Open agitter opened 6 years ago
Thank you very much for finding the problem! Please refer to: https://github.com/lykaust15/DeepSimulator
I would update the link in Biorxiv as well.
@agitter I can work on adding this to the paper.
@agitter @souravsingh There are two other research papers from our group using deep learning method to solve bioinformatics problems. In case you are interested in, I put the link and the short introduction here.
DEEPre: sequence-based enzyme EC number prediction by deep learning: https://www.ncbi.nlm.nih.gov/pubmed/29069344
MOTIVATION: Annotation of enzyme function has a broad range of applications, such as metagenomics, industrial biotechnology, and diagnosis of enzyme deficiency-caused diseases. However, the time and resource required make it prohibitively expensive to experimentally determine the function of every enzyme. Therefore, computational enzyme function prediction has become increasingly important. In this paper, we develop such an approach, determining the enzyme function by predicting the Enzyme Commission number. RESULTS: We propose an end-to-end feature selection and classification model training approach, as well as an automatic and robust feature dimensionality uniformization method, DEEPre, in the field of enzyme function prediction. Instead of extracting manuallycrafted features from enzyme sequences, our model takes the raw sequence encoding as inputs, extracting convolutional and sequential features from the raw encoding based on the classification result to directly improve the prediction performance. The thorough cross-fold validation experiments conducted on two large-scale datasets show that DEEPre improves the prediction performance over the previous state-of-the-art methods. In addition, our server outperforms five other servers in determining the main class of enzymes on a separate low-homology dataset. Two case studies demonstrate DEEPre's ability to capture the functional difference of enzyme isoforms. AVAILABILITY: The server could be accessed freely at http://www.cbrc.kaust.edu.sa/DEEPre.
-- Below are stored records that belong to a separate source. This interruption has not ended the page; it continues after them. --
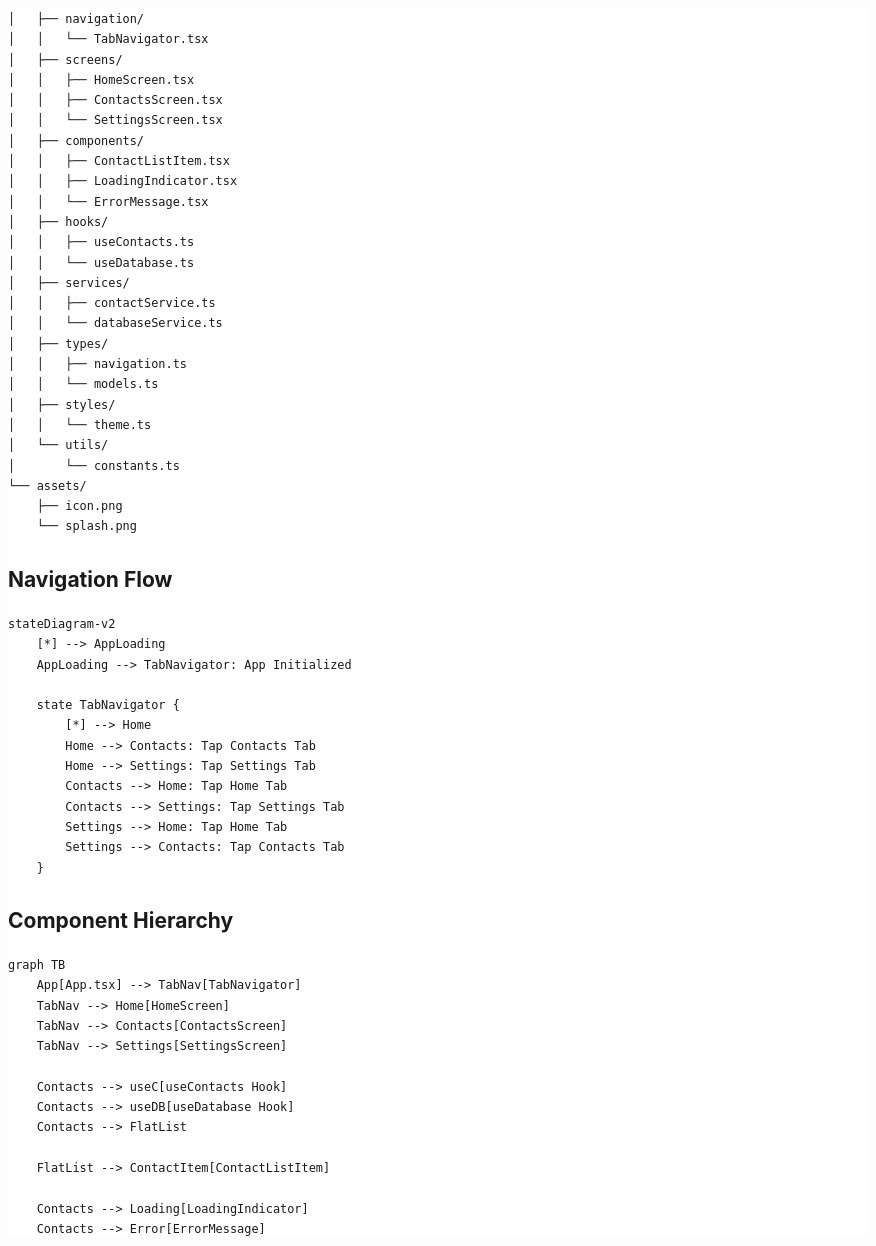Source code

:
 ```
│   ├── navigation/
│   │   └── TabNavigator.tsx
│   ├── screens/
│   │   ├── HomeScreen.tsx
│   │   ├── ContactsScreen.tsx
│   │   └── SettingsScreen.tsx
│   ├── components/
│   │   ├── ContactListItem.tsx
│   │   ├── LoadingIndicator.tsx
│   │   └── ErrorMessage.tsx
│   ├── hooks/
│   │   ├── useContacts.ts
│   │   └── useDatabase.ts
│   ├── services/
│   │   ├── contactService.ts
│   │   └── databaseService.ts
│   ├── types/
│   │   ├── navigation.ts
│   │   └── models.ts
│   ├── styles/
│   │   └── theme.ts
│   └── utils/
│       └── constants.ts
└── assets/
    ├── icon.png
    └── splash.png
```

## Navigation Flow

```mermaid
stateDiagram-v2
    [*] --> AppLoading
    AppLoading --> TabNavigator: App Initialized

    state TabNavigator {
        [*] --> Home
        Home --> Contacts: Tap Contacts Tab
        Home --> Settings: Tap Settings Tab
        Contacts --> Home: Tap Home Tab
        Contacts --> Settings: Tap Settings Tab
        Settings --> Home: Tap Home Tab
        Settings --> Contacts: Tap Contacts Tab
    }
```

## Component Hierarchy

```mermaid
graph TB
    App[App.tsx] --> TabNav[TabNavigator]
    TabNav --> Home[HomeScreen]
    TabNav --> Contacts[ContactsScreen]
    TabNav --> Settings[SettingsScreen]

    Contacts --> useC[useContacts Hook]
    Contacts --> useDB[useDatabase Hook]
    Contacts --> FlatList

    FlatList --> ContactItem[ContactListItem]

    Contacts --> Loading[LoadingIndicator]
    Contacts --> Error[ErrorMessage]
```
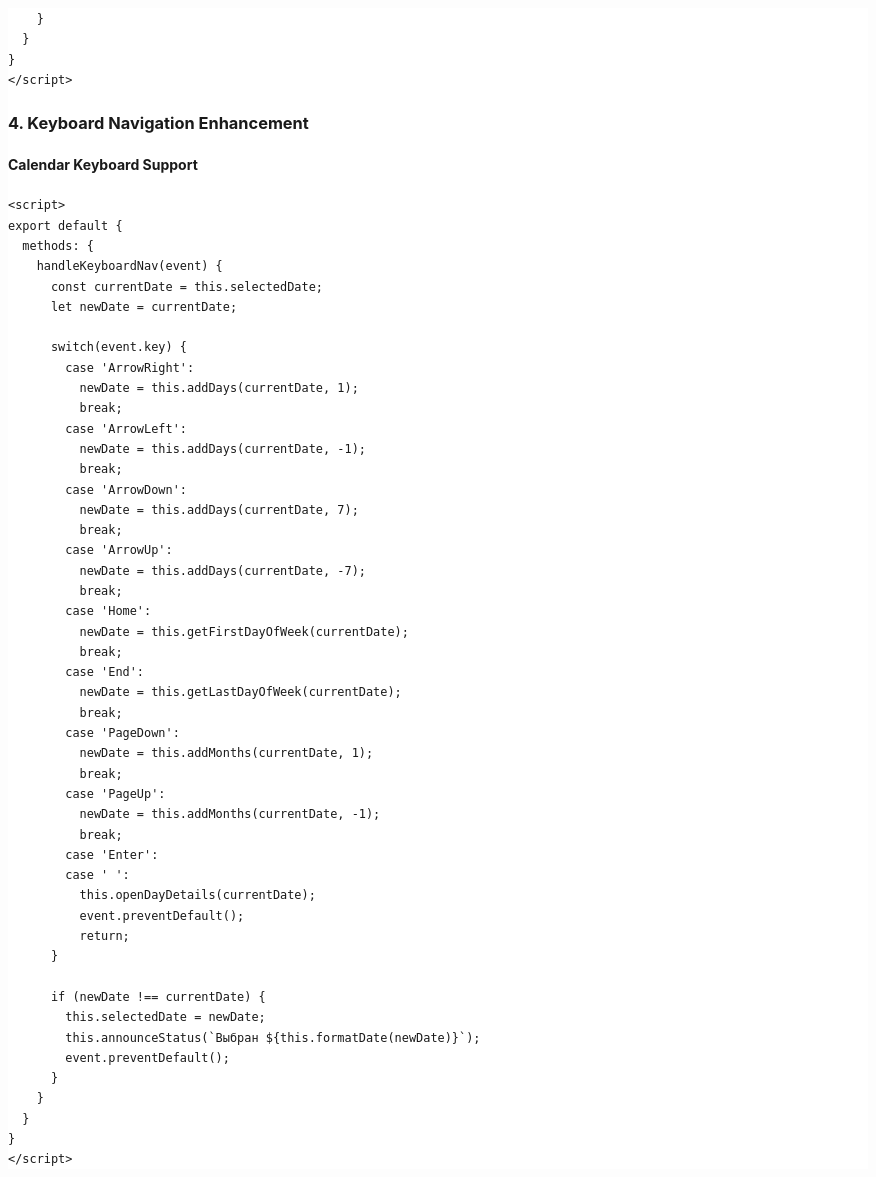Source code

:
 ```vue
    }
  }
}
</script>
```

### 4. Keyboard Navigation Enhancement

#### Calendar Keyboard Support
```vue
<script>
export default {
  methods: {
    handleKeyboardNav(event) {
      const currentDate = this.selectedDate;
      let newDate = currentDate;
      
      switch(event.key) {
        case 'ArrowRight':
          newDate = this.addDays(currentDate, 1);
          break;
        case 'ArrowLeft':
          newDate = this.addDays(currentDate, -1);
          break;
        case 'ArrowDown':
          newDate = this.addDays(currentDate, 7);
          break;
        case 'ArrowUp':
          newDate = this.addDays(currentDate, -7);
          break;
        case 'Home':
          newDate = this.getFirstDayOfWeek(currentDate);
          break;
        case 'End':
          newDate = this.getLastDayOfWeek(currentDate);
          break;
        case 'PageDown':
          newDate = this.addMonths(currentDate, 1);
          break;
        case 'PageUp':
          newDate = this.addMonths(currentDate, -1);
          break;
        case 'Enter':
        case ' ':
          this.openDayDetails(currentDate);
          event.preventDefault();
          return;
      }
      
      if (newDate !== currentDate) {
        this.selectedDate = newDate;
        this.announceStatus(`Выбран ${this.formatDate(newDate)}`);
        event.preventDefault();
      }
    }
  }
}
</script>
```
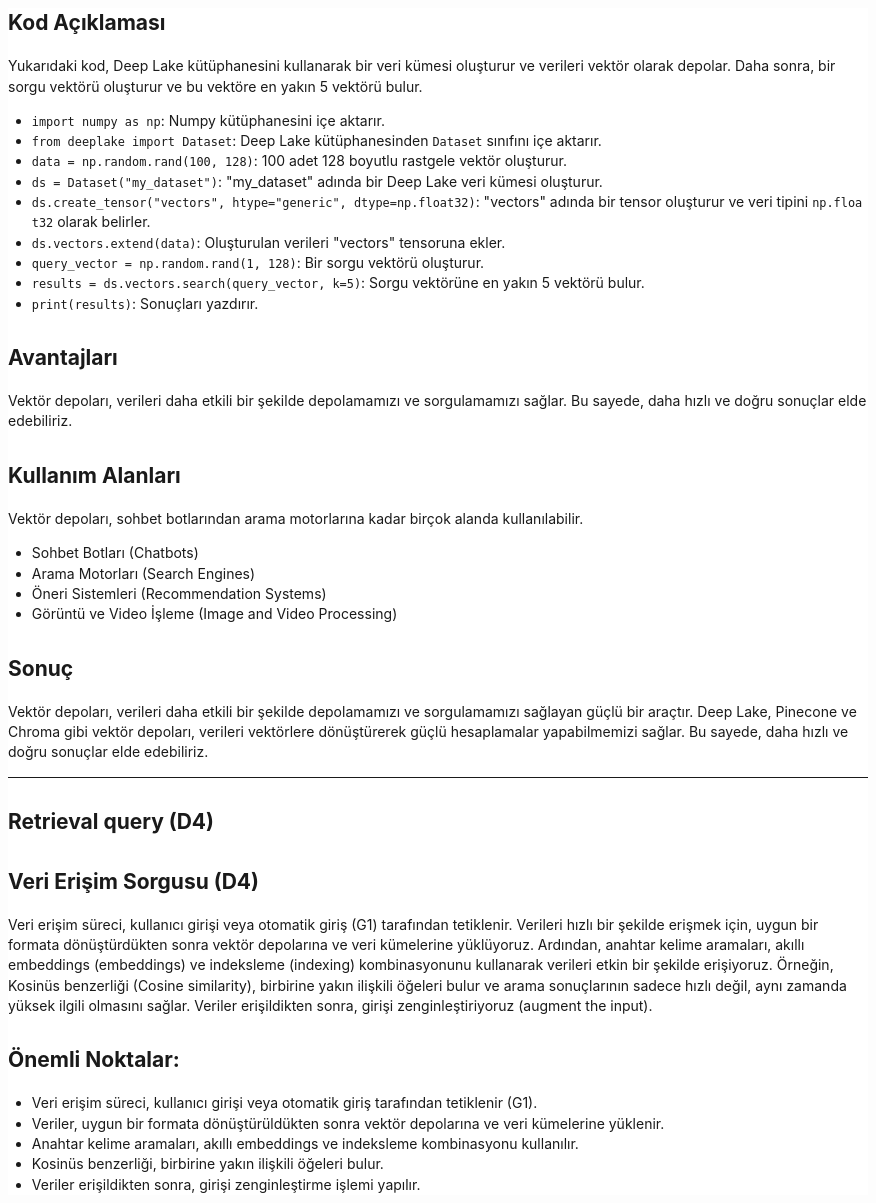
 ```python
```
## Kod Açıklaması
Yukarıdaki kod, Deep Lake kütüphanesini kullanarak bir veri kümesi oluşturur ve verileri vektör olarak depolar. Daha sonra, bir sorgu vektörü oluşturur ve bu vektöre en yakın 5 vektörü bulur.

*   `import numpy as np`: Numpy kütüphanesini içe aktarır.
*   `from deeplake import Dataset`: Deep Lake kütüphanesinden `Dataset` sınıfını içe aktarır.
*   `data = np.random.rand(100, 128)`: 100 adet 128 boyutlu rastgele vektör oluşturur.
*   `ds = Dataset("my_dataset")`: "my_dataset" adında bir Deep Lake veri kümesi oluşturur.
*   `ds.create_tensor("vectors", htype="generic", dtype=np.float32)`: "vectors" adında bir tensor oluşturur ve veri tipini `np.float32` olarak belirler.
*   `ds.vectors.extend(data)`: Oluşturulan verileri "vectors" tensoruna ekler.
*   `query_vector = np.random.rand(1, 128)`: Bir sorgu vektörü oluşturur.
*   `results = ds.vectors.search(query_vector, k=5)`: Sorgu vektörüne en yakın 5 vektörü bulur.
*   `print(results)`: Sonuçları yazdırır.

## Avantajları
Vektör depoları, verileri daha etkili bir şekilde depolamamızı ve sorgulamamızı sağlar. Bu sayede, daha hızlı ve doğru sonuçlar elde edebiliriz.

## Kullanım Alanları
Vektör depoları, sohbet botlarından arama motorlarına kadar birçok alanda kullanılabilir.

*   Sohbet Botları (Chatbots)
*   Arama Motorları (Search Engines)
*   Öneri Sistemleri (Recommendation Systems)
*   Görüntü ve Video İşleme (Image and Video Processing)

## Sonuç
Vektör depoları, verileri daha etkili bir şekilde depolamamızı ve sorgulamamızı sağlayan güçlü bir araçtır. Deep Lake, Pinecone ve Chroma gibi vektör depoları, verileri vektörlere dönüştürerek güçlü hesaplamalar yapabilmemizi sağlar. Bu sayede, daha hızlı ve doğru sonuçlar elde edebiliriz.

---

## Retrieval query (D4)

## Veri Erişim Sorgusu (D4)
Veri erişim süreci, kullanıcı girişi veya otomatik giriş (G1) tarafından tetiklenir. Verileri hızlı bir şekilde erişmek için, uygun bir formata dönüştürdükten sonra vektör depolarına ve veri kümelerine yüklüyoruz. Ardından, anahtar kelime aramaları, akıllı embeddings (embeddings) ve indeksleme (indexing) kombinasyonunu kullanarak verileri etkin bir şekilde erişiyoruz. Örneğin, Kosinüs benzerliği (Cosine similarity), birbirine yakın ilişkili öğeleri bulur ve arama sonuçlarının sadece hızlı değil, aynı zamanda yüksek ilgili olmasını sağlar. Veriler erişildikten sonra, girişi zenginleştiriyoruz (augment the input).

## Önemli Noktalar:
* Veri erişim süreci, kullanıcı girişi veya otomatik giriş tarafından tetiklenir (G1).
* Veriler, uygun bir formata dönüştürüldükten sonra vektör depolarına ve veri kümelerine yüklenir.
* Anahtar kelime aramaları, akıllı embeddings ve indeksleme kombinasyonu kullanılır.
* Kosinüs benzerliği, birbirine yakın ilişkili öğeleri bulur.
* Veriler erişildikten sonra, girişi zenginleştirme işlemi yapılır.
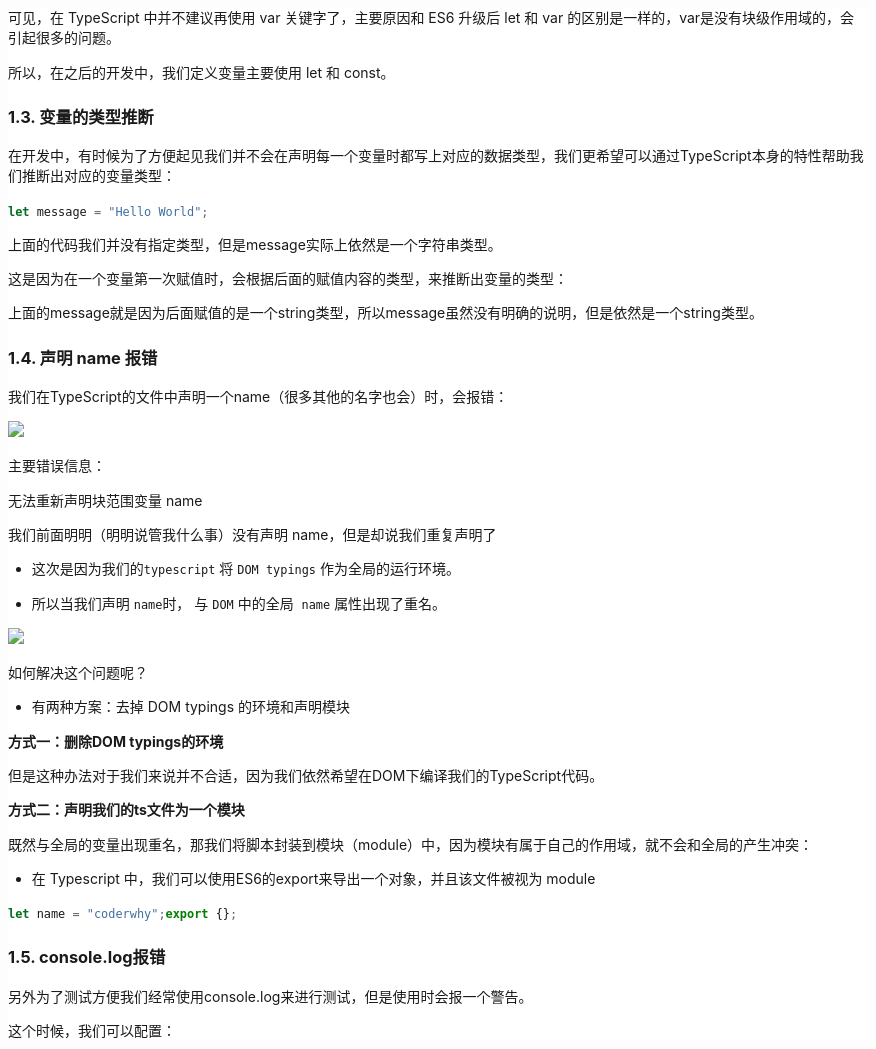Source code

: 可见，在 TypeScript 中并不建议再使用 var 关键字了，主要原因和 ES6 升级后 let 和 var 的区别是一样的，var是没有块级作用域的，会引起很多的问题。

所以，在之后的开发中，我们定义变量主要使用 let 和 const。

### 1.3. 变量的类型推断

在开发中，有时候为了方便起见我们并不会在声明每一个变量时都写上对应的数据类型，我们更希望可以通过TypeScript本身的特性帮助我们推断出对应的变量类型：


```TypeScript
let message = "Hello World";
```


上面的代码我们并没有指定类型，但是message实际上依然是一个字符串类型。

这是因为在一个变量第一次赋值时，会根据后面的赋值内容的类型，来推断出变量的类型：

上面的message就是因为后面赋值的是一个string类型，所以message虽然没有明确的说明，但是依然是一个string类型。

### 1.4. 声明 name 报错

我们在TypeScript的文件中声明一个name（很多其他的名字也会）时，会报错：

![](https://pic.imgdb.cn/item/65c4da989f345e8d032b61a5.jpg)

主要错误信息：

无法重新声明块范围变量 name

我们前面明明（明明说管我什么事）没有声明 name，但是却说我们重复声明了

- 这次是因为我们的`typescript` 将 `DOM typings` 作为全局的运行环境。
    
- 所以当我们声明 `name`时， 与 `DOM` 中的全局  `name` 属性出现了重名。

![](https://pic.imgdb.cn/item/65c4daf69f345e8d032caf0e.jpg)

如何解决这个问题呢？

- 有两种方案：去掉 DOM typings 的环境和声明模块

**方式一：删除DOM typings的环境**

但是这种办法对于我们来说并不合适，因为我们依然希望在DOM下编译我们的TypeScript代码。

**方式二：声明我们的ts文件为一个模块**

既然与全局的变量出现重名，那我们将脚本封装到模块（module）中，因为模块有属于自己的作用域，就不会和全局的产生冲突：

- 在 Typescript 中，我们可以使用ES6的export来导出一个对象，并且该文件被视为 module

```TypeScript
let name = "coderwhy";export {};
```

### 1.5. console.log报错

另外为了测试方便我们经常使用console.log来进行测试，但是使用时会报一个警告。

这个时候，我们可以配置：

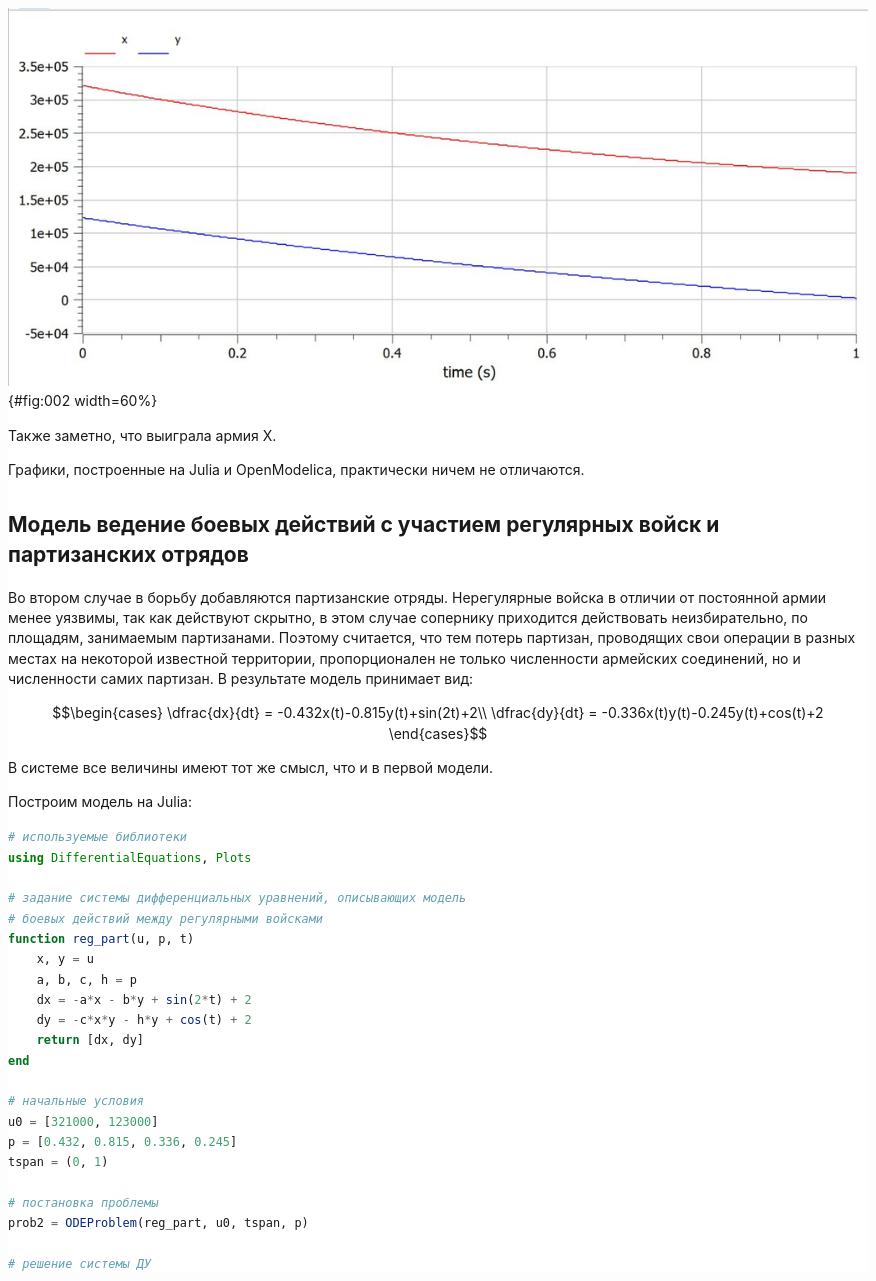 ![Модель боевых действий между регулярными войсками](image/2.jpg){#fig:002 width=60%}

Также заметно, что выиграла армия Х.

Графики, построенные на Julia и OpenModelica, практически ничем не отличаются.

## Модель ведение боевых действий с участием регулярных войск и партизанских отрядов

Во втором случае в борьбу добавляются партизанские отряды. Нерегулярные войска в отличии от постоянной армии менее уязвимы, так как действуют скрытно, в этом случае сопернику приходится действовать неизбирательно, по площадям, занимаемым партизанами. Поэтому считается, что тем потерь партизан, проводящих свои операции в разных местах на некоторой известной территории, пропорционален не только численности армейских соединений, но и численности самих партизан. В результате модель принимает вид:

$$\begin{cases}
    \dfrac{dx}{dt} = -0.432x(t)-0.815y(t)+sin(2t)+2\\
    \dfrac{dy}{dt} = -0.336x(t)y(t)-0.245y(t)+cos(t)+2
\end{cases}$$

В системе все величины имеют тот же смысл, что и в первой модели.

Построим модель на Julia:

```Julia
# используемые библиотеки
using DifferentialEquations, Plots

# задание системы дифференциальных уравнений, описывающих модель 
# боевых действий между регулярными войсками
function reg_part(u, p, t)
	x, y = u
	a, b, c, h = p
	dx = -a*x - b*y + sin(2*t) + 2
	dy = -c*x*y - h*y + cos(t) + 2
	return [dx, dy]
end

# начальные условия
u0 = [321000, 123000]
p = [0.432, 0.815, 0.336, 0.245]
tspan = (0, 1)

# постановка проблемы
prob2 = ODEProblem(reg_part, u0, tspan, p)

# решение системы ДУ
```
Sequence2Vec: a novel embedding approach for modeling transcription factor binding affinity landscape: https://www.ncbi.nlm.nih.gov/pubmed/28961686
MOTIVATION: An accurate characterization of transcription factor (TF)-DNA affinity landscape is crucial to a quantitative understanding of the molecular mechanisms underpinning endogenous gene regulation. While recent advances in biotechnology have brought the opportunity for building binding affinity prediction methods, the accurate characterization of TF-DNA binding affinity landscape still remains a challenging problem. RESULTS: Here we propose a novel sequence embedding approach for modeling the transcription factor binding affinity landscape. Our method represents DNA binding sequences as a hidden Markov model which captures both position specific information and long-range dependency in the sequence. A cornerstone of our method is a novel message passing-like embedding algorithm, called Sequence2Vec, which maps these hidden Markov models into a common nonlinear feature space and uses these embedded features to build a predictive model. Our method is a novel combination of the strength of probabilistic graphical models, feature space embedding and deep learning. We conducted comprehensive experiments on over 90 large-scale TF-DNA datasets which were measured by different high-throughput experimental technologies. Sequence2Vec outperforms alternative machine learning methods as well as the state-of-the-art binding affinity prediction methods. AVAILABILITY AND IMPLEMENTATION: Our program is freely available at https://github.com/ramzan1990/sequence2vec.
@souravsingh we are focusing on addressing the reviews this week so we can finalize a new version of the paper. We will not have time to review and merge new pull requests that aren't directly related to those. There are still several areas in #678 where we need help if you'd like to join in. I'm creating these new issues for future discussion more so than the next version of the manuscript.
Thanks @lykaust15, those also look interesting. We've been creating issues for each individual paper. If you'd like to discuss those, can you please create a new issue for each with the paper title as the issue title?
https://doi.org/10.1101/238683
@lykaust15 is the repository still private? I wasn't able to access it at the link above.